October 4, 2007 11:01:26 pm
The year was 1933. Aideu Handique, an illiterate village girl then, became the first woman to act in the first Assamese film Joymoti. She earned accolades for her performance and her bold step. But back in her village, her family was ostracised. So much so that her parents would not even let her enter the house for fear of the society. The girl spent her life in a cowshed — a thatched hut— for the rest of her life, spanning more than seven decades, in utter penury.
This is the story of Handique, the first woman to come on the silver screen in Assam; and now this is the storyline of Aideu, an Assamese feature film, which is doing the rounds of various film festivals. Handique was condemned for life for having acted in a talkie alongside male actors.

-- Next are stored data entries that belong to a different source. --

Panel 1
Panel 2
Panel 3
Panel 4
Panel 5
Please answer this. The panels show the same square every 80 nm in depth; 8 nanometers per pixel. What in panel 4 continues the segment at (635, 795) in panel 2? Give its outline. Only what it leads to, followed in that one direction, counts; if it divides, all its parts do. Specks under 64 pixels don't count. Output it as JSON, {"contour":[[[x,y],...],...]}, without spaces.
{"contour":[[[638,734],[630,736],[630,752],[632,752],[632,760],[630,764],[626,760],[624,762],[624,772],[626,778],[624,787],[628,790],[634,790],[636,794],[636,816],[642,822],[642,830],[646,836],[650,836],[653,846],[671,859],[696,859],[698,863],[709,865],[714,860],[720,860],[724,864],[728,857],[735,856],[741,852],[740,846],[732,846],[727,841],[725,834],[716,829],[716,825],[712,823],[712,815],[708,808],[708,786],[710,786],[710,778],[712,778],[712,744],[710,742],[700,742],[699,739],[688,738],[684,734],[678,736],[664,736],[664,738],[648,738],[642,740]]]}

Now, the director of Aideu is looking for funds to take his films places.
Aideu made by Arup Manna, an alumnus of St Xaviers’ in Mumbai, has already created a flutter in the film world. “It is not only a tribute to the pioneering spirit of Handique, but also the story of the misery she faced,” says Manna.

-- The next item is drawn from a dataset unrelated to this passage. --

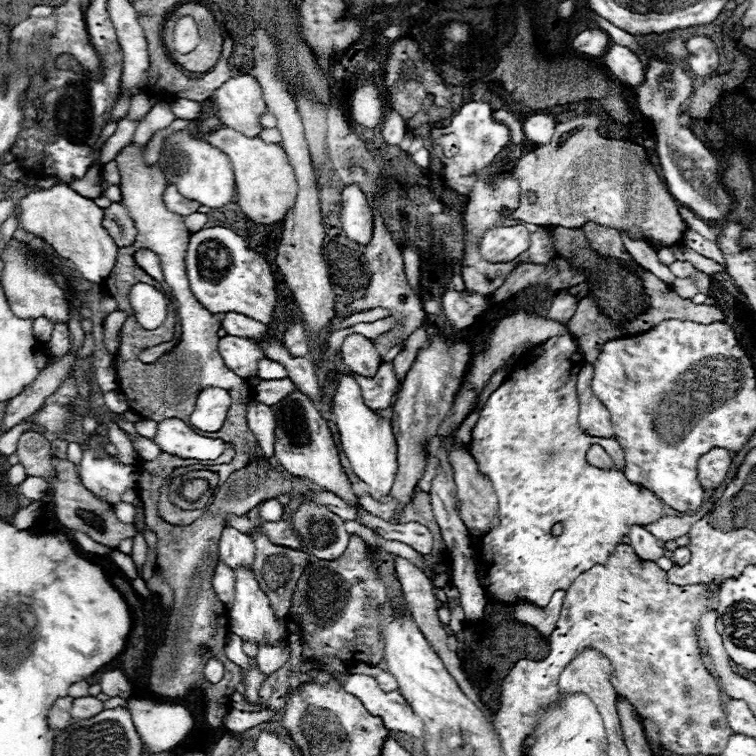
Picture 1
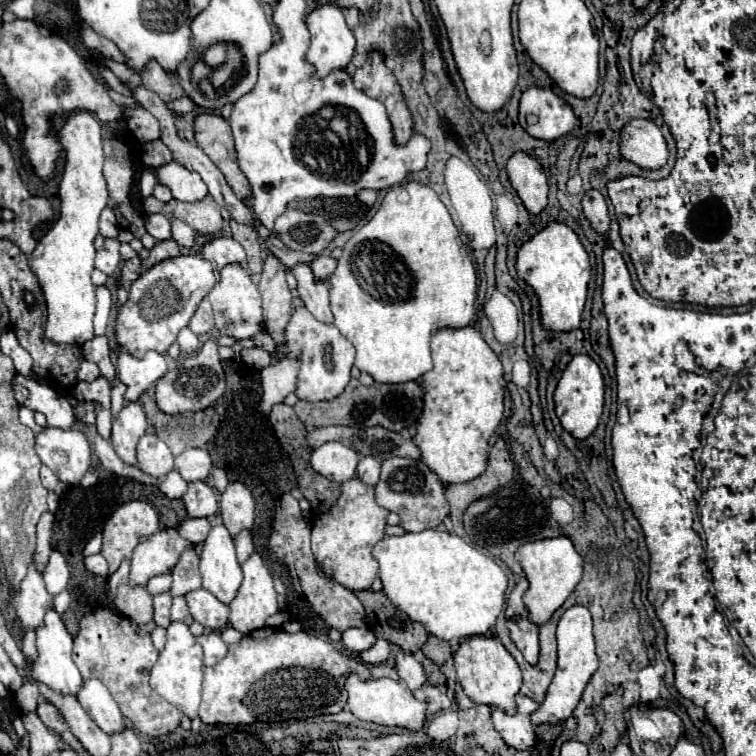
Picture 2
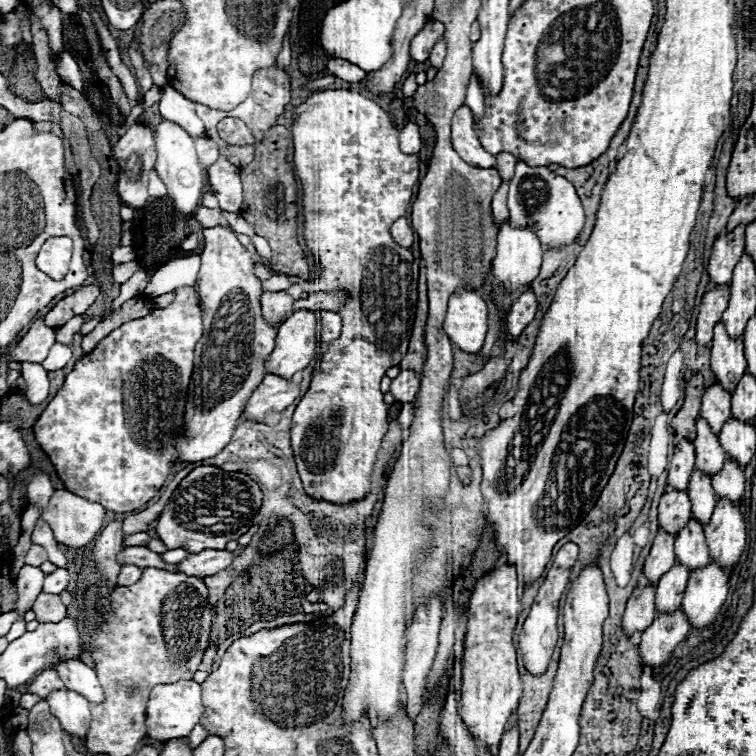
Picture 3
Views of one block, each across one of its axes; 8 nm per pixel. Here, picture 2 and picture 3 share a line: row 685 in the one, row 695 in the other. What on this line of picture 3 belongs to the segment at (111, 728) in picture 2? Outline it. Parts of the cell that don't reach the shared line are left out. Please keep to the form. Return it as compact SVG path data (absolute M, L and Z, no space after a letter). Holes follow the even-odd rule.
M60 660L58 664L54 664L54 670L66 688L80 692L84 698L88 698L90 702L96 702L96 704L100 700L104 700L104 692L96 678L96 672L90 666L86 666L84 662Z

Shot over a period of six years, Manna’s film has several shots of Handique, taken before she breathed her last on December 17, 2000, while Chandana Sharma plays the actor’s role in the film. The 81-minute film, which has found place in the Pune International Film Festival and at MAMI International Film Festival, was screened twice after the official show at the 25th Munich International Film Festival in July this year. In fact, it was after a gap of nine years that an Indian film was screened at the Munich festival.
Manna says he has invitations for as many as four festivals abroad, which includes the 31st Sao Paolo Festival in Brazil, and festivals in Columbia, Canada and Prague. Aideu also bagged three awards in the recently concluded Assam film festival in Guwahati.
Though accolades have poured in from different quarters, Manna has financial worries. “It is like a repeat of what Jyotiprasad Agarwala, the man who made Joymoti, faced. While the pioneer had no theatres to screen his film, Manna is yet to find funds to send his film to the festivals,” said Nayan Prasad, a Guwahati-based critic. “I don’t know where to get the funds. More than half the theatres in the state have been shut for years, and no distributor is willing to take Aideu because it is not a masala film,” says Manna. Joymoti, in which Handique had played the lead role, had also met the same fate in 1935. Handique herself saw the film 50 years later when the state organised the golden jubilee of Assamese cinema.
Manna’s consolation is that Assam Culture Minister Gautam Bora has promised him support for sending his films abroad for festivals.